Supplementary Methods.
Dentate gyrus cell counts. Fluorescence of Hoechst staining of the fixed brain slices
(excitation 405 nm, emission 415 - 485 nm) was detected using a Zeiss LSM 710
Olympus FV1000 (Zeiss, United Kingdom) confocal system equipped with a Zeiss
Axio Observer A1 inverted microscope, 40x PlanFluor oil immersion objective lens
(NA 1.3), and a 25 mW 405 nm diode laser (Coherent BV, The Netherlands). The
system was equipped with a 405 nm primary dichroic mirror to separate excitation
and emission light. Excitation intensity was adjusted using AOTF. Axial series of 2D
fluorescence images (1024 x 1024 pixels) of optical sections through nuclei (z-stacks)
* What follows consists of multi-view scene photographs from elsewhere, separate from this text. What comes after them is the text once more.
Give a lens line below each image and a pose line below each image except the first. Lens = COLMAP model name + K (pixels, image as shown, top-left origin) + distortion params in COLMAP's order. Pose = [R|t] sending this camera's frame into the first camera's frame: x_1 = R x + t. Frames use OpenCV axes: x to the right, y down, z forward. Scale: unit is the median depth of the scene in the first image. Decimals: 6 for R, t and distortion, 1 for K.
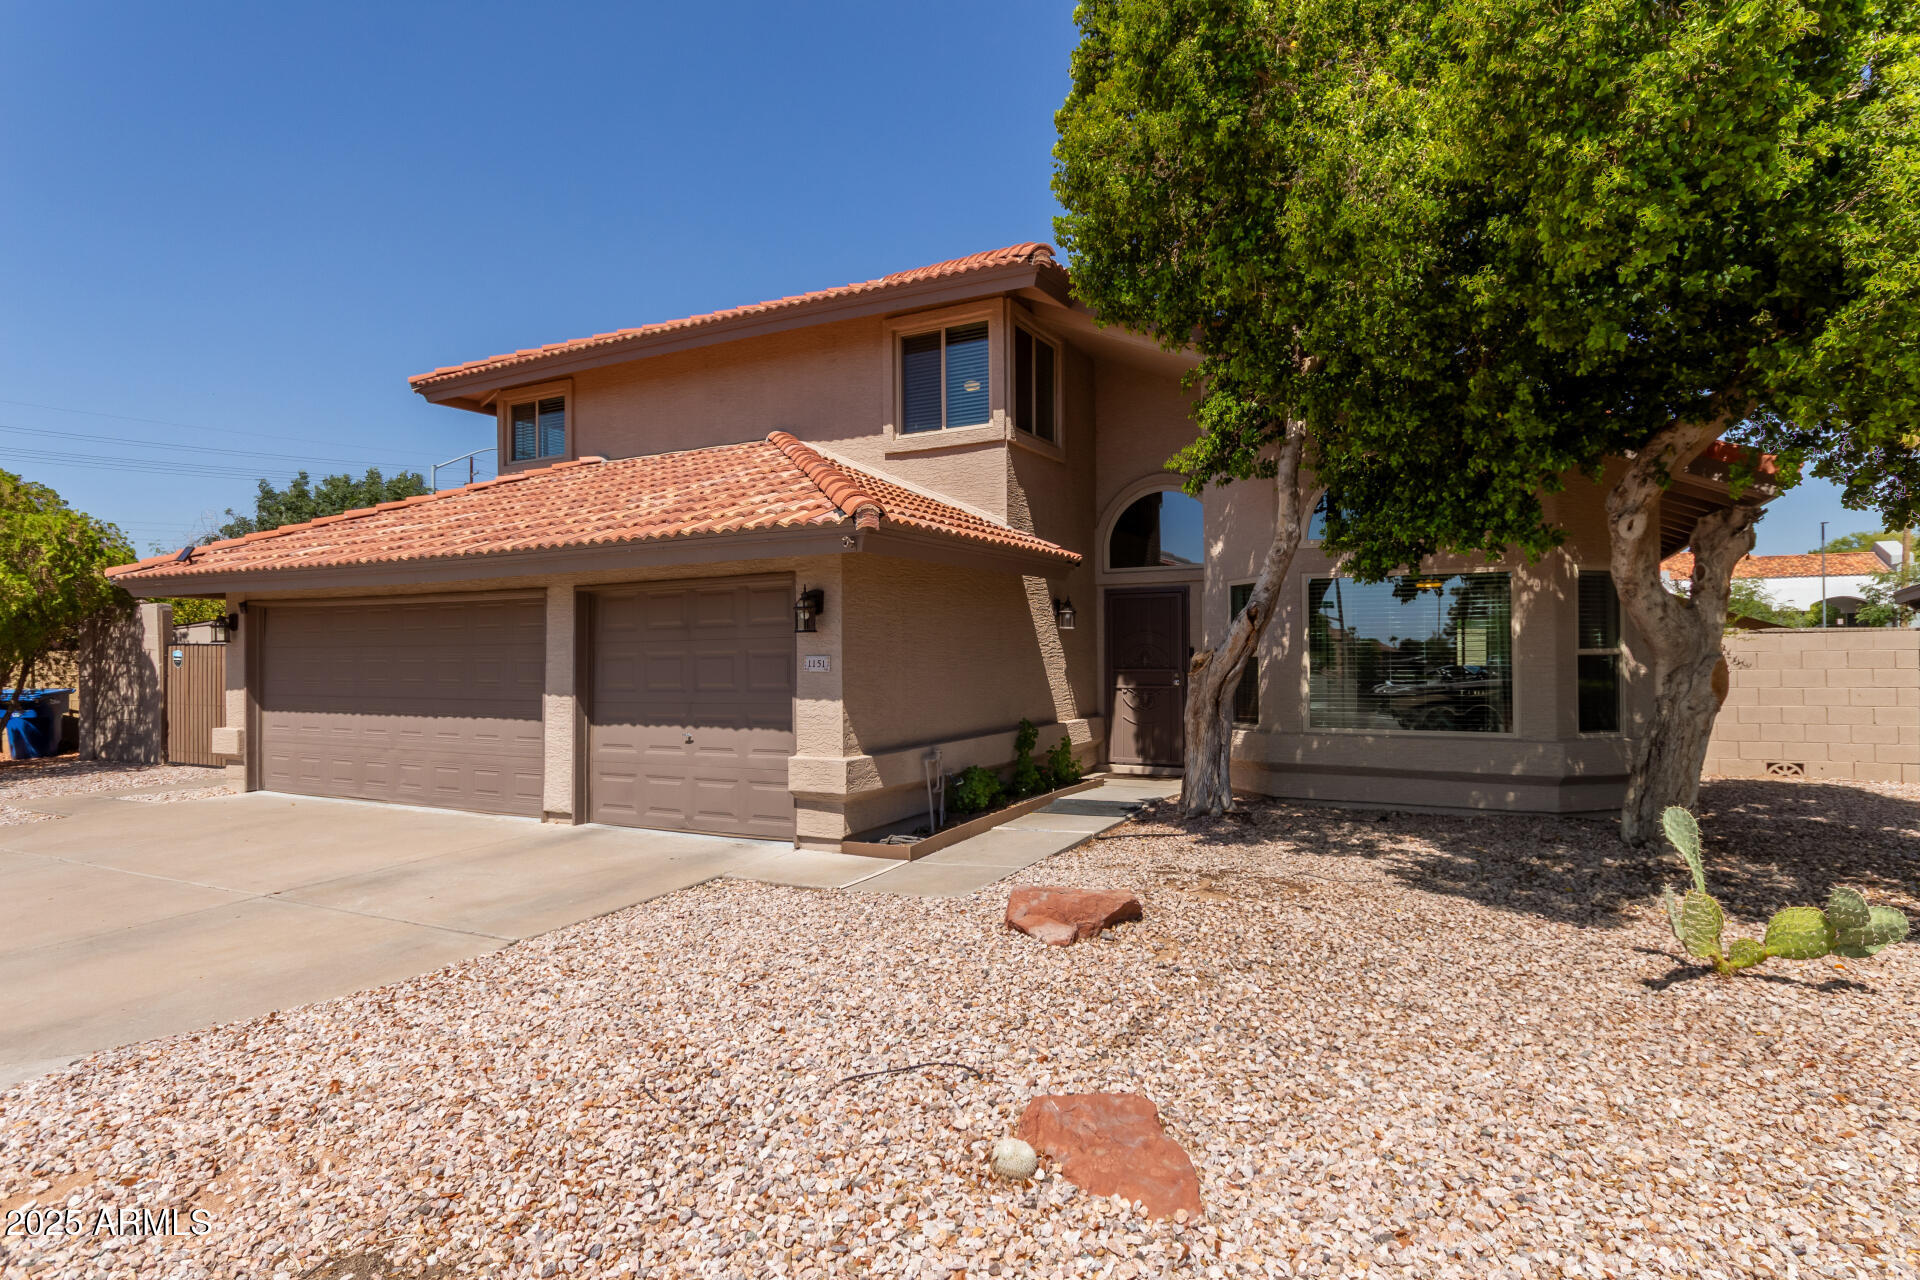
lens RADIAL K [[951.6, 0, 1018.7], [0, 951.6, 643.4], [0, 0, 1]] dist [-0.004876, -0.000286]
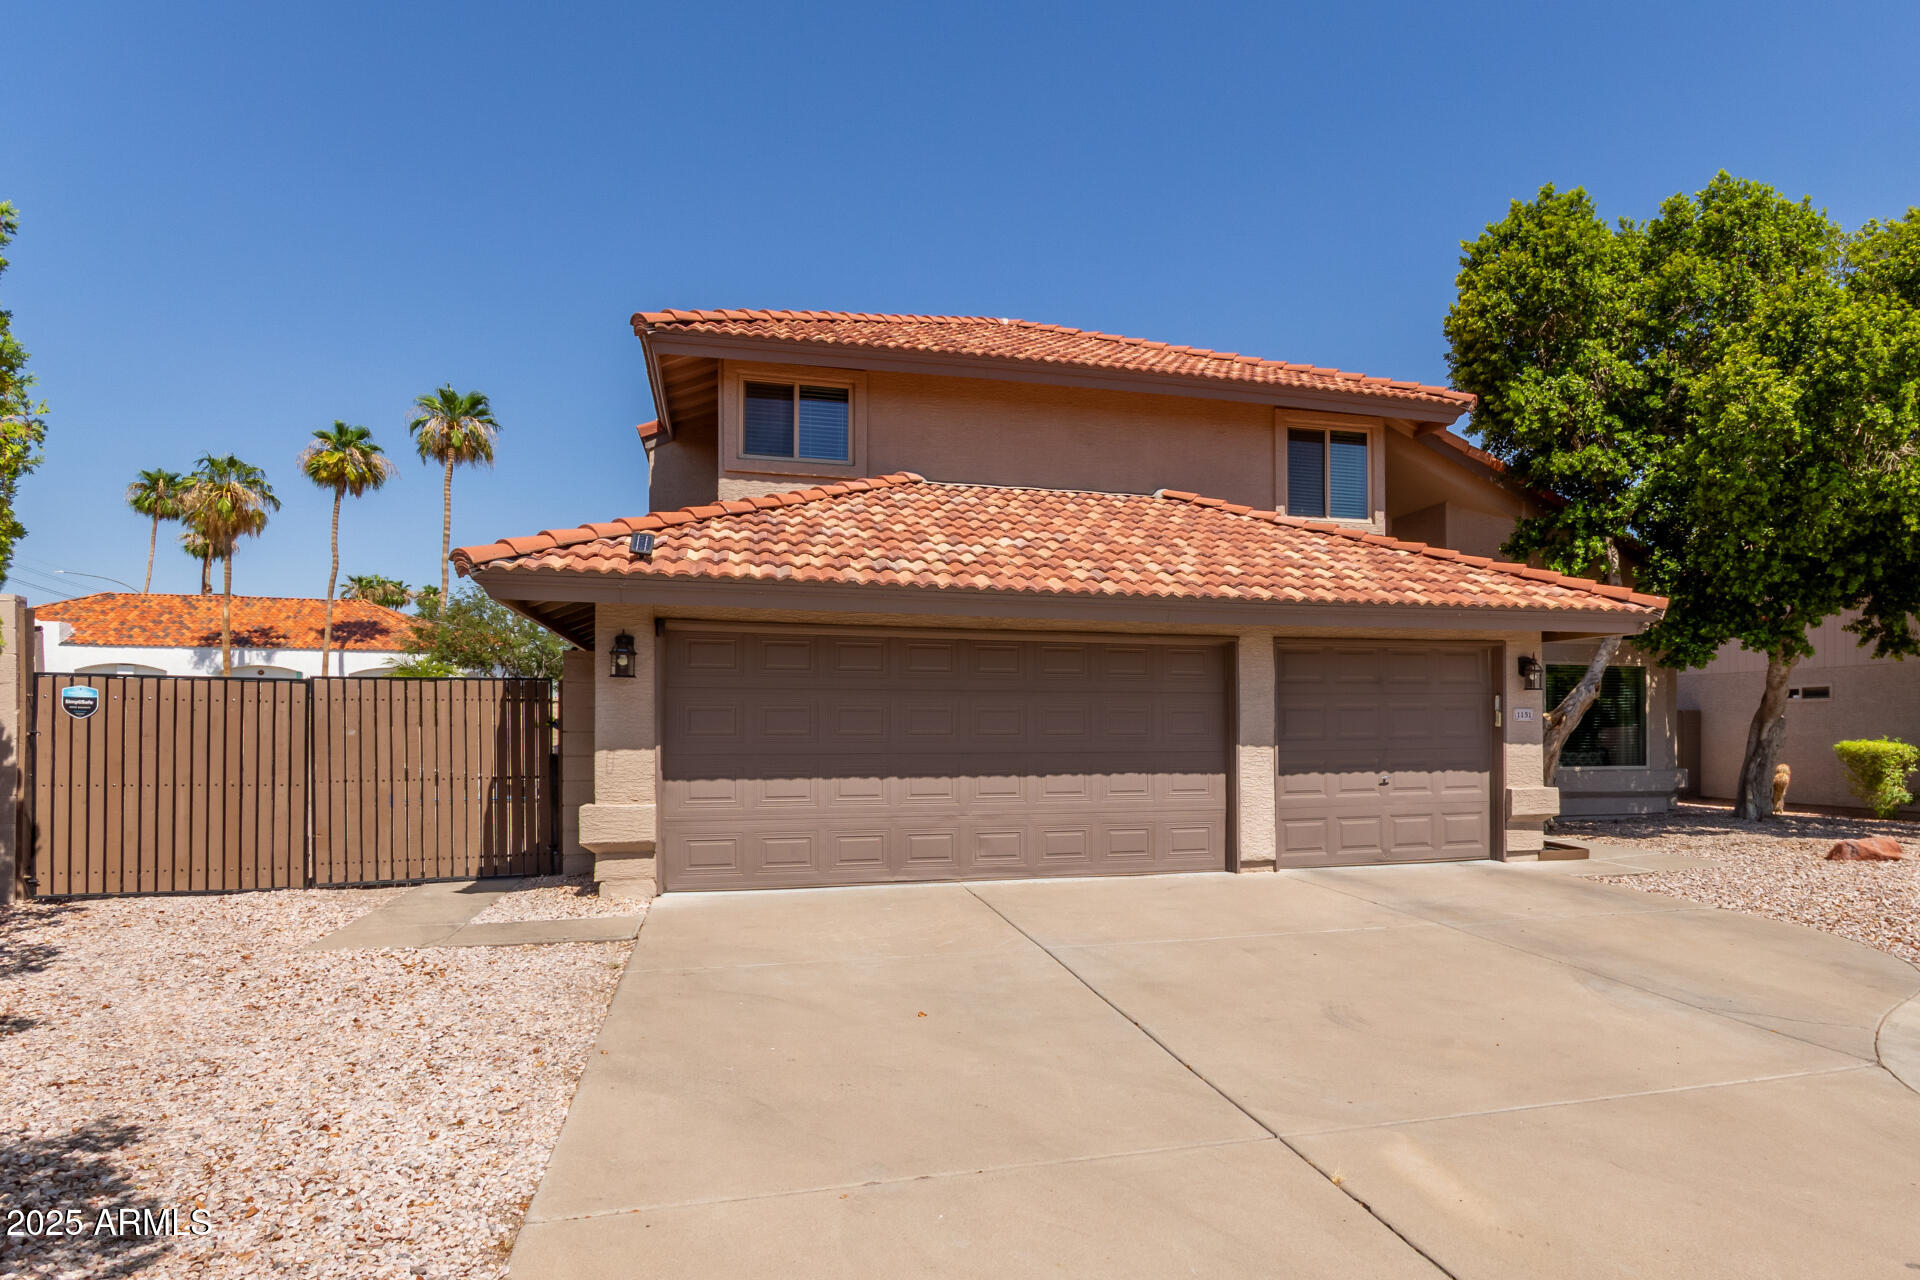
lens RADIAL K [[1099.2, 0, 1032.5], [0, 1099.2, 725.2], [0, 0, 1]] dist [-0.001952, -0.000458]
pose [[0.757574, 0.006604, 0.652716, -1.354935], [-0.012286, 0.999916, 0.004143, 0.027998], [-0.652634, -0.011158, 0.757591, 0.245149]]
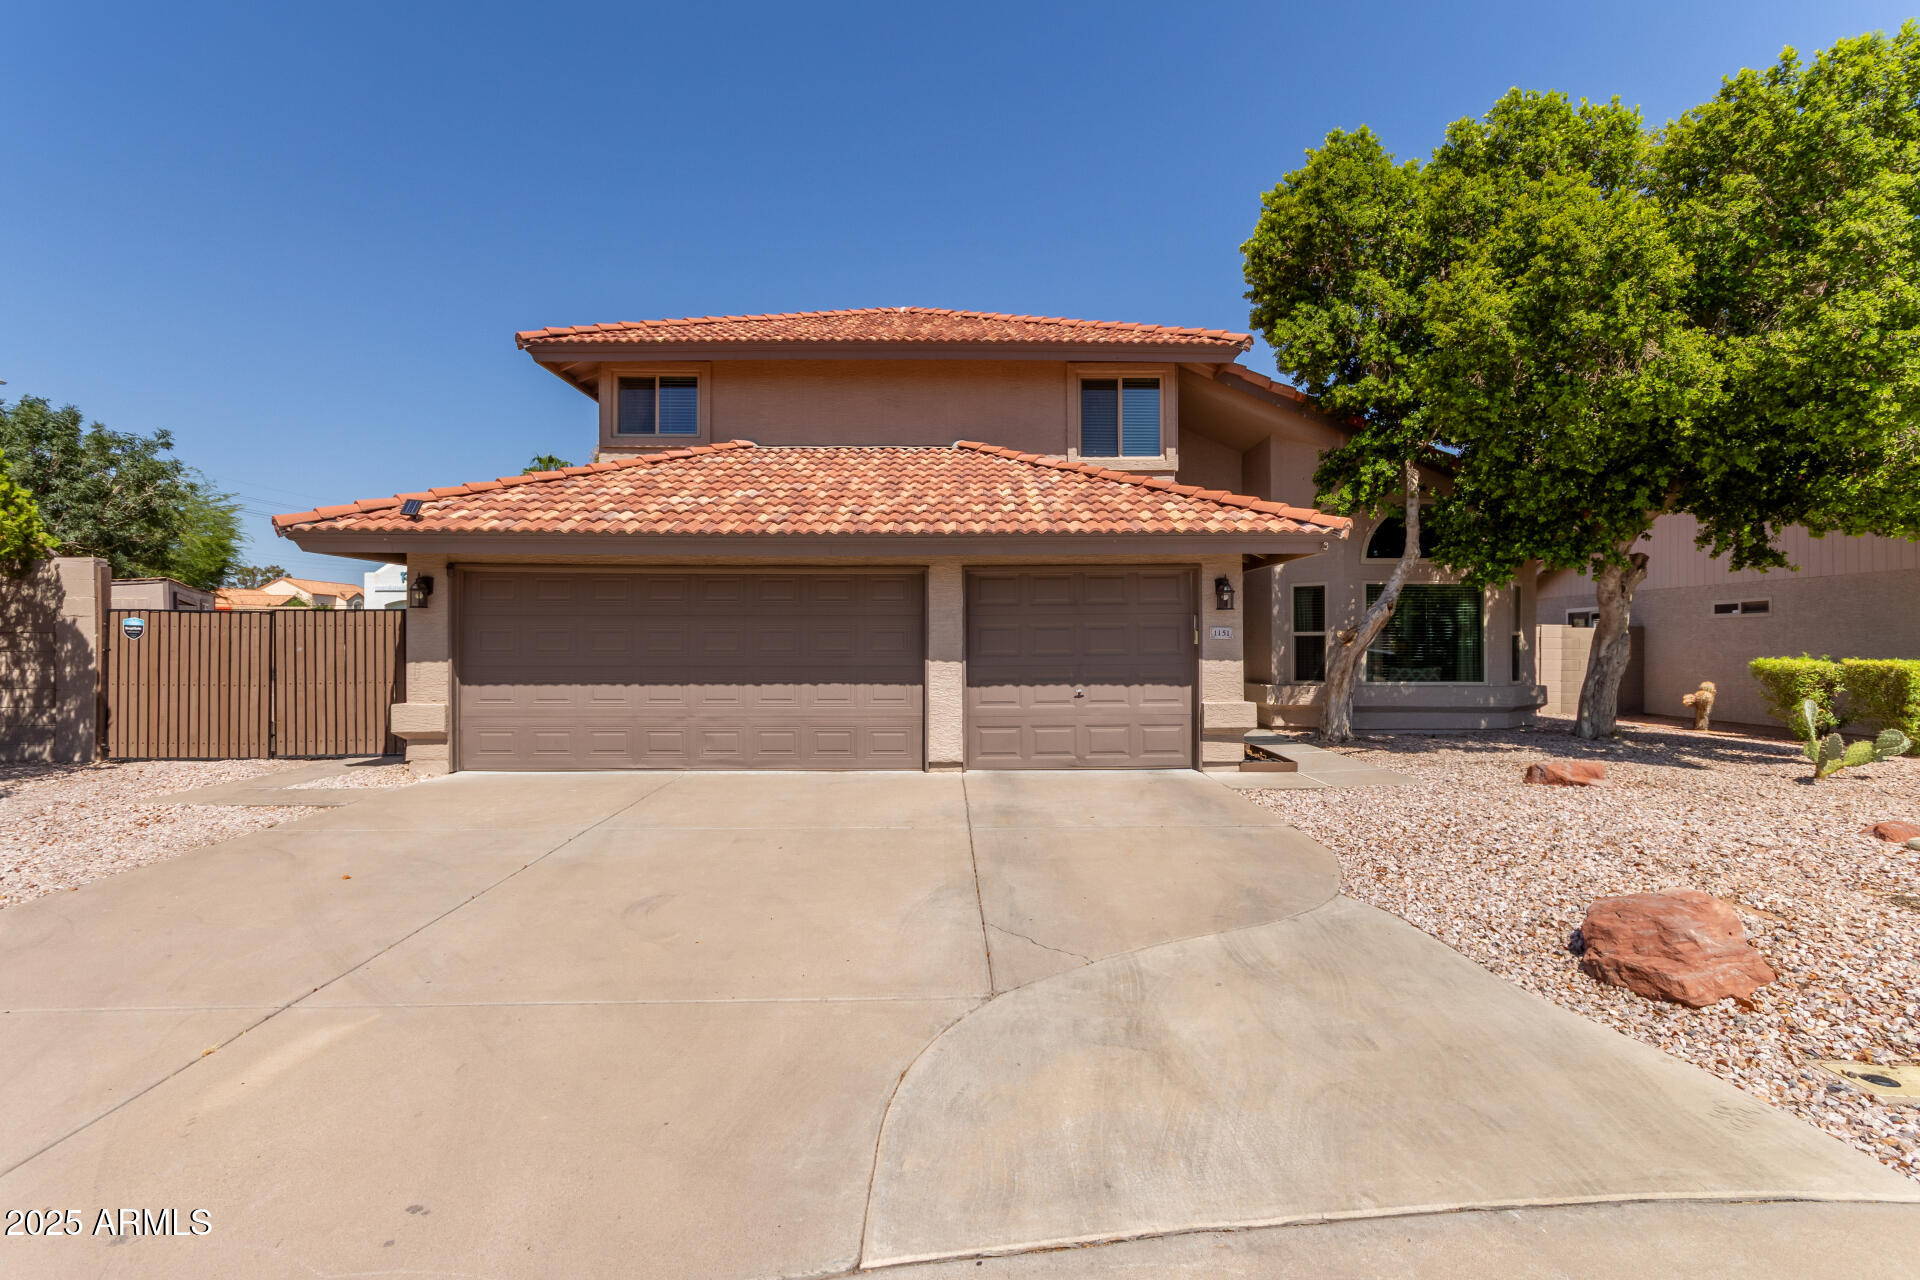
lens RADIAL K [[888.0, 0, 963.0], [0, 888.0, 634.0], [0, 0, 1]] dist [0.005557, -0.002873]
pose [[0.903759, 0.009075, 0.427945, -0.876794], [-0.009647, 0.999953, -0.000831, 0.019957], [-0.427932, -0.003377, 0.903804, 0.003765]]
were collected using photomultiplier working in integration mode at 1.27 μs pixel
dwell time and 12-bit precision of signal digitization (4096 intensity levels). The zstacks were collected with confocal pinhole set to 1.0 airy units at the maximum of
DAPI emission, which corresponded to 700 nm of optical section thickness. The
voxel dimensions in the object space were 280 nm, 280 nm and 480 nm in the x, y
and z directions, respectively. Each section corresponded to 3 by 5 tiled images (850
x 1488 μm).
In order to estimate the number of nuclei in dentate gyrus maximum intensity
projections along z-axis were generated from the z-stacks and used in further analysis
steps. Background images were calculated using grayscale opening (kernel size 150
pixels) followed by uniform filtering (kernel size 250 pixels). The background images
were subtracted from their raw counterparts and the binary masks (corresponding to
nuclei) were generated from the corrected images using windowed Otsu algorithm
(window size 300 pixels). The mask were subjected to median filtering (kernel 7) to
remove noise. The areas corresponding to single nuclei were isolated from the mask
and the areas of the nuclei were measured. The total binary mask was subjected to
binary closing followed by dilation (kernel size 5) and filling of holes. These
operations were repeated with increasing number of closing rounds till the masks
corresponding to nuclei merged into a single structure (dentate gyrus). The total area
of the structure was measured and the number of nuclei which corresponded to it was
calculated using the formula:
Nnucl=log(Andg/ Atdg)/log(1-Anucl/ Atdg), where Andg was the area occupied by
nuclei within the structure of dente gyrus, Atdg was the total area of dente gyrus and
Anucl was the are of a single nucleus. The algorithm was implemented under Matlab
2007 (MathWorks) equipped with Delft Image Processing Toolbox.